5.Logstash日志处理应用案例

2022-05-03 分类:ELK 阅读(955) 评论(0)

孙富阳, 江湖人称没人称。多年互联网运维工作经验,曾负责过孙布斯大规模集群架构自动化运维管理工作。擅长Web集群架构与自动化运维,曾负责国内某大型博客网站运维工作。

1.logstash收集app应用日志

1.app日志概述

应用APP日志,主要用来记录用户的操作
[INFO] 2021-12-28 04:53:36 [cn.sfy.main] – DAU|8329|领取优惠券|2021-12-28 03:18:31
[INFO] 2021-12-28 04:53:40 [cn.sfy.main] – DAU|131|评论商品|2021-12-28 03:06:27
APP在生产是真实的系统,目前仅仅是为了学习日志收集、分析、展示,所以九模拟一些用户数据。

2.app日志架构

1.首先通过filebeat读取日志文件中的内容,并且将内容发送个Logstash
2.logstash接收到内容后,将数据转换为结构化数据。然后输出给es数据库
3.Kibaba添加es索引,读取数据,然后再kibana中进行分析,最后进行展示

3.app日志分析实操

1.filebeat配置

[root@es-node3 ~]# cat /etc/filebeat/filebeat.yml
filebeat.inputs:
- type: log
  paths:
  - /var/log/app.log
  enabled: true

output.logstash:
  hosts: ["10.0.0.152:5044"]

2.logstash配置

[root@es-node3 ~]# cat /etc/logstash/conf.d/app.conf
input {
	beats {
		port => 5044
	}

}

filter {
	mutate {
		split => { "message" => "|" }

		add_field => {
			"UserID" => "%{[message][1]}"

_任务列表_
**a.** 请誊写页面摘录中的一段文字，从“2022-05-03 分类:ELK 阅读(955)”开始，到“示,所以九模拟一些用户数据。”结束。
**b.** 请用两句话概括页面摘录的内容。

_数据摘录_
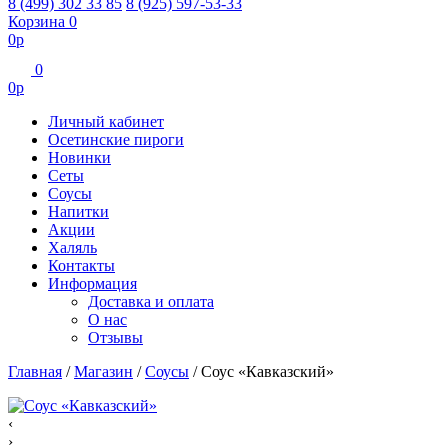
8 (499) 302 33 85
8 (925) 597-53-33
Корзина
0
0
р
0
0
р
Личный кабинет
Осетинские пироги
Новинки
Сеты
Соусы
Напитки
Акции
Халяль
Контакты
Информация
Доставка и оплата
О нас
Отзывы
Главная
/
Магазин
/
Соусы
/
Соус «Кавказский»
‹
›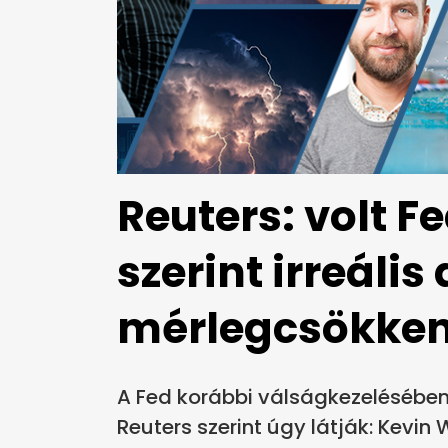
Reuters: volt F
szerint irreális 
mérlegcsökken
A Fed korábbi válságkezelésében 
Reuters szerint úgy látják: Kevi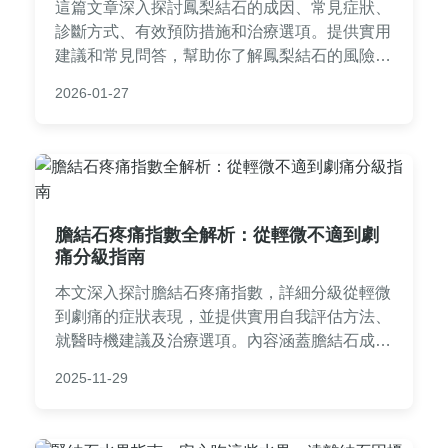
這篇文章深入探討鳳梨結石的成因、常見症狀、
診斷方式、有效預防措施和治療選項。提供實用
建議和常見問答，幫助你了解鳳梨結石的風險，
並學習如何透過飲食調整避免結石發生。內容基
2026-01-27
於個人經驗和專業知識，適合所有關心健康飲食
的讀者。
膽結石疼痛指數全解析：從輕微不適到劇
痛分級指南
本文深入探討膽結石疼痛指數，詳細分級從輕微
到劇痛的症狀表現，並提供實用自我評估方法、
就醫時機建議及治療選項。內容涵蓋膽結石成
因、預防措施和常見問答，幫助您全面了解如何
2025-11-29
應對膽結石疼痛，避免延誤治療。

_任务答案_
**a.**
2022-05-03 分类:ELK 阅读(955) 评论(0)

孙富阳, 江湖人称没人称。多年互联网运维工作经验,曾负责过孙布斯大规模集群架构自动化运维管理工作。擅长Web集群架构与自动化运维,曾负责国内某大型博客网站运维工作。

1.logstash收集app应用日志

1.app日志概述

应用APP日志,主要用来记录用户的操作
[INFO] 2021-12-28 04:53:36 [cn.sfy.main] – DAU|8329|领取优惠券|2021-12-28 03:18:31
[INFO] 2021-12-28 04:53:40 [cn.sfy.main] – DAU|131|评论商品|2021-12-28 03:06:27
APP在生产是真实的系统,目前仅仅是为了学习日志收集、分析、展示,所以九模拟一些用户数据。

**b.** 页面摘录介绍了用Logstash收集应用APP日志的案例，这类日志主要用来记录用户的操作。处理流程是先由filebeat读取日志文件内容并发送给Logstash，再由Logstash转换为结构化数据输出给es数据库，最后在Kibana中添加es索引进行分析和展示；实操部分给出了filebeat读取/var/log/app.log并输出到10.0.0.152:5044的配置，以及Logstash在5044端口通过beats接收数据、用mutate按“|”拆分message的配置。